Włodzimierz Ławniczak (25 August 1959 – 7 January 2011) was a Polish journalist and television executive. He served as the acting President of Telewizja Polska, which is Poland's public broadcasting corporation, from 27 August 2010 until 10 December 2010.

Włodzimierz Ławniczak was born in Konin, Poland, on 25 August 1959. Ławniczak graduated with a degree telecommunications engineering from the University of Technology and Life Sciences in Bydgoszcz.

He worked as the deputy editor of the Zrzeszenie Studentów Polskich (Polish Students' Association) from 1990 to 1991 and the director of the Biura Reklamy TVP, the advertising office of Telewizja Polska, from 2001 to 2004. Ławniczak also served as a member of the executive Polkomtel Spółka Akcyjna (Polish telecommunications company) from 2005 until 2007. He was a member of the board of directors of Telewizja Polska from December 2009 until his death on 2 January 2011.

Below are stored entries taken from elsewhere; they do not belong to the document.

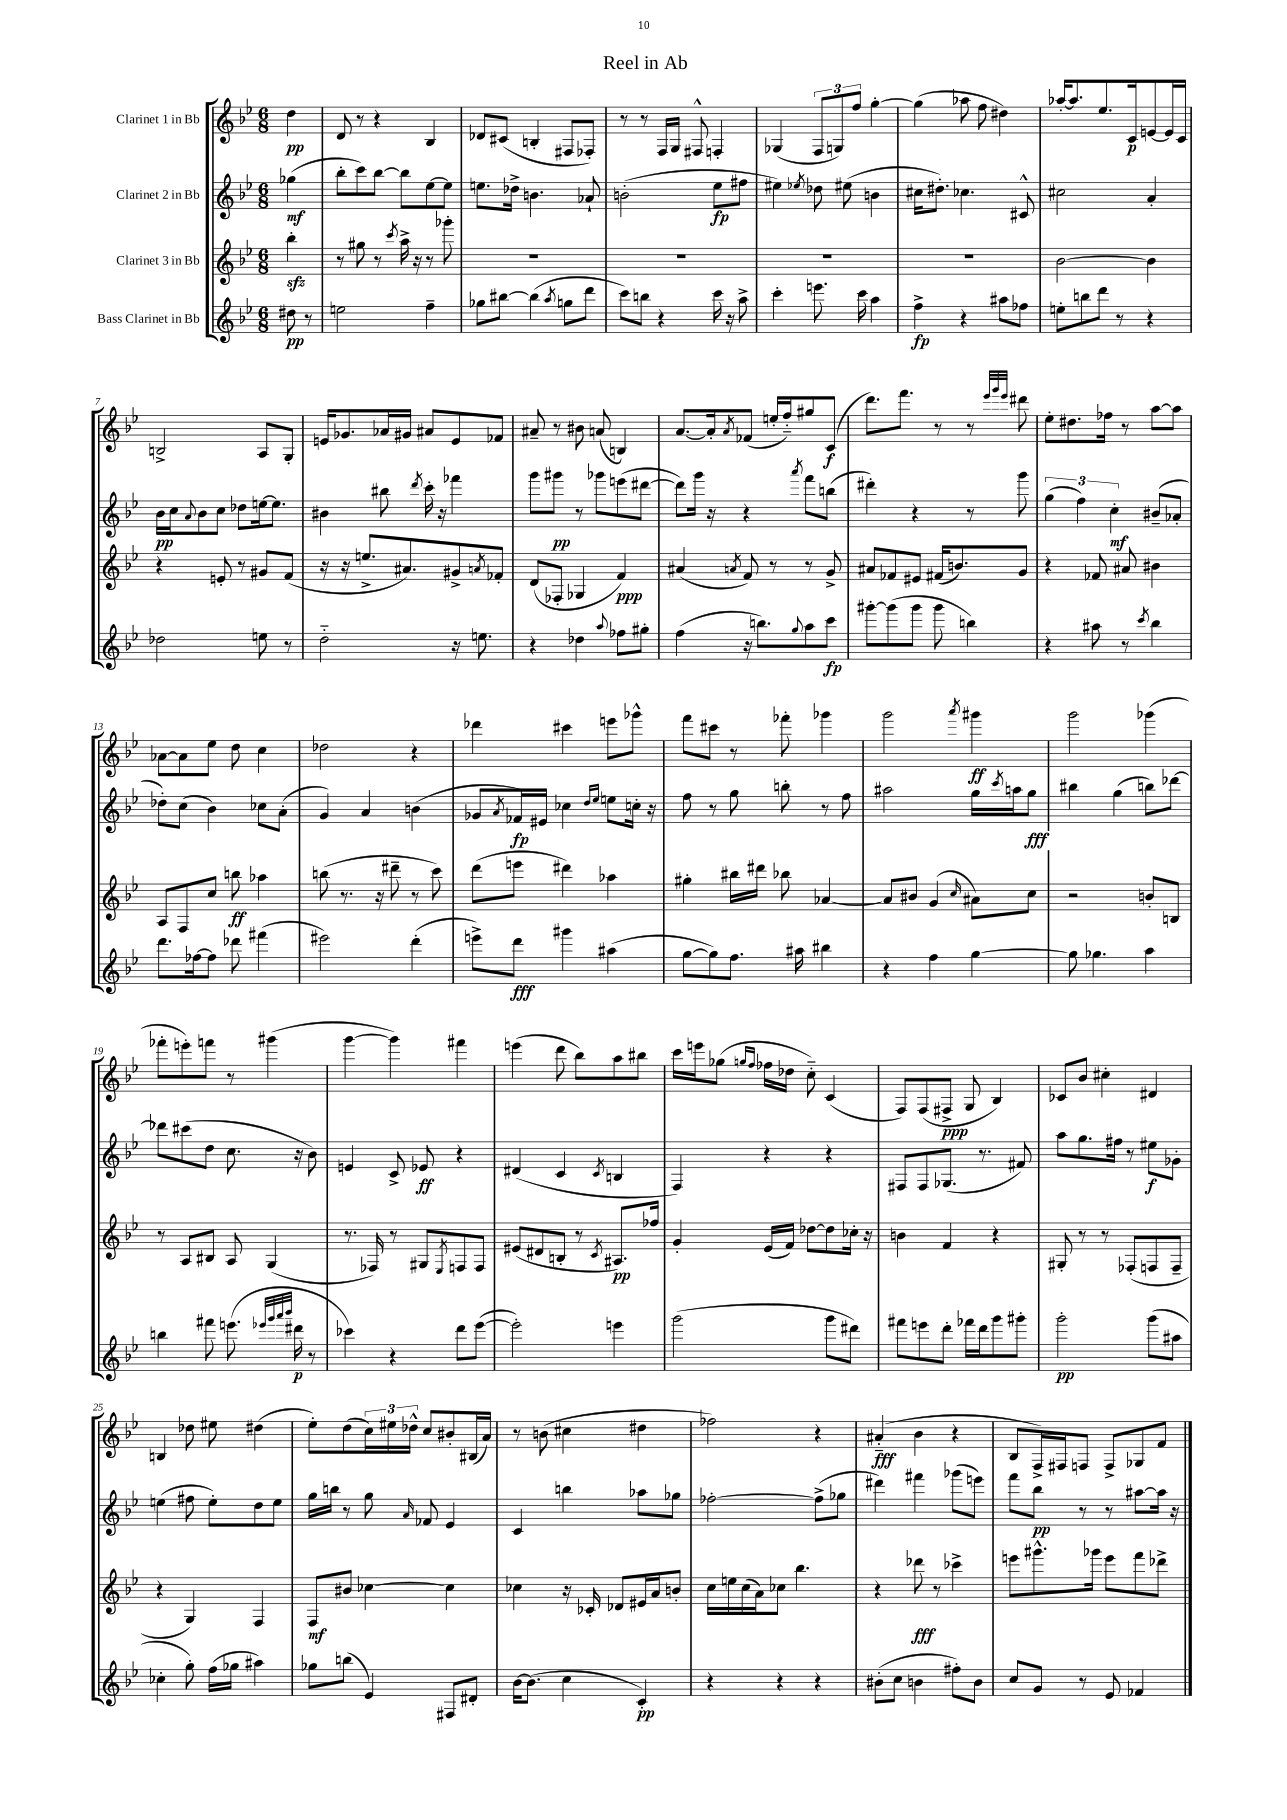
\header { title = "Reel in Ab" }
<<
\new StaffGroup <<
\new Staff = "s0" \with { instrumentName = "Clarinet 1 in Bb" } {
    \clef treble \key bes \major \numericTimeSignature \time 6/8 \partial 4
    d''4\pp |
    d'8 r8 r4 bes4 |
    des'8 cis'8( b4-. fis8 fes8-.) |
    r8 r8 f16 g16 fis8-^ f4-. |
    ges4( \tuplet 3/2 { f8 g8) f''8 } g''4~-. |
    g''4( aes''8 f''8 dis''4) |
    aes''16~-. aes''8. ees''8. c'16\p e'8~ e'16 c'16 |
    b2-> a8 g8-. |
    e'16 ges'8. aes'16 gis'16 ais'8 e'8 fes'8 |
    ais'8-- r8 bis'8 a'8( b4) |
    a'8.~ a'16-. \acciaccatura { a'8 } fes'8( e''16-. f''16-_) gis''8 c'8\f( |
    d'''8.) f'''8. r8 r8 \grace { ees'''32 g'''32 ees'''32 } dis'''8 |
    ees''8-. dis''8. fes''16 r8 a''8~ a''8 |
    aes'8~ aes'8 ees''8 d''8 c''4 |
    des''2 r4 |
    des'''4 cis'''4 e'''8 ges'''8-^ |
    f'''8 cis'''8 r8 fes'''8-. ges'''4 |
    g'''2 \acciaccatura { a'''8 } gis'''4\ff |
    g'''2 ges'''4( |
    fes'''8-. e'''8-.) f'''8 r8 gis'''4( |
    g'''4~ g'''4) fis'''4 |
    e'''4( d'''8 bes''8) a''8 bis''8 |
    c'''16 e'''16 ges''8( \grace { g''16 f''16 } fes''16 des''16 c''8-_) c'4( |
    f8) f8( fis8->\ppp g8 bes4) |
    ces'8 bes'8 cis''4-. dis'4 |
    b4 des''8 eis''8 dis''4( |
    ees''8-.) d''8( \tuplet 3/2 { c''16) eis''16 des''16-^ } c''8 bis'8-. bis16( a'16) |
    r8 b'8( cis''4 dis''4 |
    fes''2) r4 |
    ais'4-_\fff( bes'4 r4 |
    bes8 f16->) fis16 f8 f8-> ges8 f'8 \bar "|." |
}
\new Staff = "s1" \with { instrumentName = "Clarinet 2 in Bb" } {
    \clef treble \key bes \major \numericTimeSignature \time 6/8 \partial 4
    ges''4\mf( |
    bes''8-. c'''8) bes''8~ bes''8 ees''8~ ees''8 |
    e''8. des''16-> b'4. aes'8-! |
    b'2-.( ees''8\fp fis''8 |
    eis''4) \acciaccatura { ees''8 } des''8 eis''8( b'4 |
    cis''16 dis''8.-.) ces''4. cis'8-^ |
    cis''2 a'4-. |
    bes'16\pp c''16 \appoggiatura { a'8 } bes'8 c''8 des''8 e''16~ e''8. |
    bis'4 bis''8 \acciaccatura { d'''8 } c'''16-. r16 fes'''4 |
    g'''8 gis'''8\pp r8 ges'''8 e'''8( dis'''8~ |
    dis'''8) g'''16 r16 r4 \acciaccatura { a'''8 } f'''8 b''8( |
    dis'''4-.) r4 r8 g'''8 |
    \tuplet 3/2 { g''4( f''4) c''4-.\mf } bis'8--( aes'8-. |
    des''8-.) c''8( bes'4) ces''8 a'8-.( |
    g'4) a'4 b'4( |
    ges'8 \acciaccatura { a'8 } fes'16\fp) eis'16 ces''4 \grace { d''16 ees''16 } e''8 c''16-. r16 |
    f''8 r8 g''8 b''8-. r8 f''8 |
    ais''2 g''16 \acciaccatura { c'''8 } a''16 g''8\fff |
    bis''4 g''4( b''8) des'''8~ |
    des'''8 cis'''8( d''8 c''8. r16 bes'8) |
    e'4 c'8-> ees'8\ff r4 |
    dis'4( c'4 \acciaccatura { c'8 } b4 |
    f4) r4 r4 |
    fis8 fis8 ges8.( r8. fis'8) |
    a''8 g''8. fis''16 r8 eis''8\f ges'8-. |
    e''4( fis''8 e''8-.) d''8 e''8 |
    g''16 b''16 r8 g''8 \grace { a'16 } fes'8 ees'4 |
    c'4 b''4 aes''8 ges''8 |
    fes''2~-. fes''8->( ges''8 |
    dis'''4) fis'''4 ges'''8( e'''8) |
    f'''8 bes''8\pp r8 r8 ais''8~ ais''16 r16 \bar "|." |
}
\new Staff = "s2" \with { instrumentName = "Clarinet 3 in Bb" } {
    \clef treble \key bes \major \numericTimeSignature \time 6/8 \partial 4
    bes''4-.\sfz |
    r8 gis''8 r8 \acciaccatura { c'''8 } a''16-> r16 r8 ges'''8-. |
    R2. |
    R2. |
    R2. |
    R2. |
    bes'2~ bes'4 |
    r4 e'8-. r8 gis'8 f'8( |
    r16 r16 e''8.-> ais'8.) gis'8-> \acciaccatura { a'8 } fes'8-. |
    d'8( fes8-. ges4 f'4\ppp) |
    ais'4( \acciaccatura { a'8 } f'8) r8 r8 g'8-> |
    ais'8 fes'8 eis'8 fis'16( b'8.) g'8 |
    r4 fes'8 ais'8 bis'4 |
    a8 f8 c''8 b''8\ff aes''4 |
    b''8( r8. r16 dis'''8-- r8 c'''8) |
    d'''8( e'''8 dis'''4) aes''4 |
    gis''4-. bis''16 dis'''16 bes''8 aes'4~ |
    aes'8 bis'8 g'4( \grace { c''16 } ais'8) c''8 |
    r2 b'8-. b8 |
    r8 a8 bis8 a8 g4( |
    r8. fes16) r8 gis8 \acciaccatura { ees8 } f8 f8 |
    eis'8( dis'8 b8-. r8 \acciaccatura { c'8 } ais8.\pp) fes''16 |
    g'4-. ees'16( f'16) des''8~ des''8 ces''16-. r16 |
    b'4 f'4 r4 |
    gis8-. r8 r8 fes8-.( f8 f8-- |
    r4 g4) f4 |
    f8\mf bis'8 ces''4~ ces''4 |
    ces''4 r16 ces'16-. des'8 eis'16 a'16 b'8-. |
    c''16 e''16 c''16( a'16) ces''8 bes''4. |
    r4 des'''8\fff r8 ces'''4-> |
    e'''8 gis'''8.-^ ges'''16 e'''8 f'''8 des'''8-> \bar "|." |
}
\new Staff = "s3" \with { instrumentName = "Bass Clarinet in Bb" } {
    \clef treble \key bes \major \numericTimeSignature \time 6/8 \partial 4
    dis''8\pp r8 |
    e''2 f''4-- |
    ges''8 bis''8~ bis''4( \acciaccatura { a''8 } g''8 d'''8 |
    c'''8) b''8 r4 c'''16 r16 a''8-> |
    c'''4-. e'''8. c'''16 a''4 |
    f''4->\fp r4 ais''8 fes''8 |
    e''8-. b''8 d'''8 r8 r4 |
    des''2 e''8 r8 |
    d''2-_ r16 e''8. |
    r4 des''4 \appoggiatura { a''8 } fes''8 gis''8-. |
    f''4( r16 b''8.) \appoggiatura { g''8 } a''8 c'''8\fp |
    gis'''8~-. gis'''8( gis'''8 gis'''8 b''4) |
    r4 ais''8 r8 \acciaccatura { c'''8 } bes''4 |
    d'''8. fes''16~ fes''8 des'''8 fis'''4( |
    eis'''2) d'''4-.( |
    e'''8->) d'''8\fff gis'''4 ais''4( |
    g''8~ g''8) f''8. ais''16 bis''4 |
    r4 f''4 g''4~ |
    g''8 ges''4. a''4 |
    b''4 fis'''8 e'''8.( \grace { ees'''32 g'''32 a'''32 bes'''32 } dis'''16\p r8 |
    ces'''4) r4 d'''8 ees'''8~( |
    ees'''2-.) e'''4 |
    g'''2( g'''8 dis'''8) |
    fis'''8 e'''8 d'''8-. fes'''16 d'''16 g'''8 gis'''8-. |
    g'''2-.\pp g'''8( ais''8 |
    ces''4-. g''8-.) f''16( ges''16 ais''4) |
    ges''8 b''8( ees'4) fis8 dis'8-. |
    bes'16~ bes'8.( c''4 c'4-.\pp) |
    r4 r4 r4 |
    bis'8-.( c''8 b'4 fis''8-.) b'8 |
    c''8 g'8 r8 ees'8 fes'4 \bar "|." |
}
>>
>>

On 27 August 2010 the Rada Nadzorcza, or supervisory board, appointed a new board of directors, with Ławniczak as the chairman and recalled previous chairman, Boguslaw Szwedo. Board member Przemyslaw Tejkowski was also suspended. Both actions were done on recommendation of the Prawo i Sprawiedliwość (Law and Justice party). It was not until 20 September that year that the court entered an appeal to KRS (Krajowy Rejestr Sądowy -The Polish Companies House) Supervisory Board members, but not yet introduced to set the record of President.

Włodzimierz Ławniczak died of a long illness on 2 January 2011 at the age of 51. His funeral was held in Warsaw, at the Służew Old Cemetery.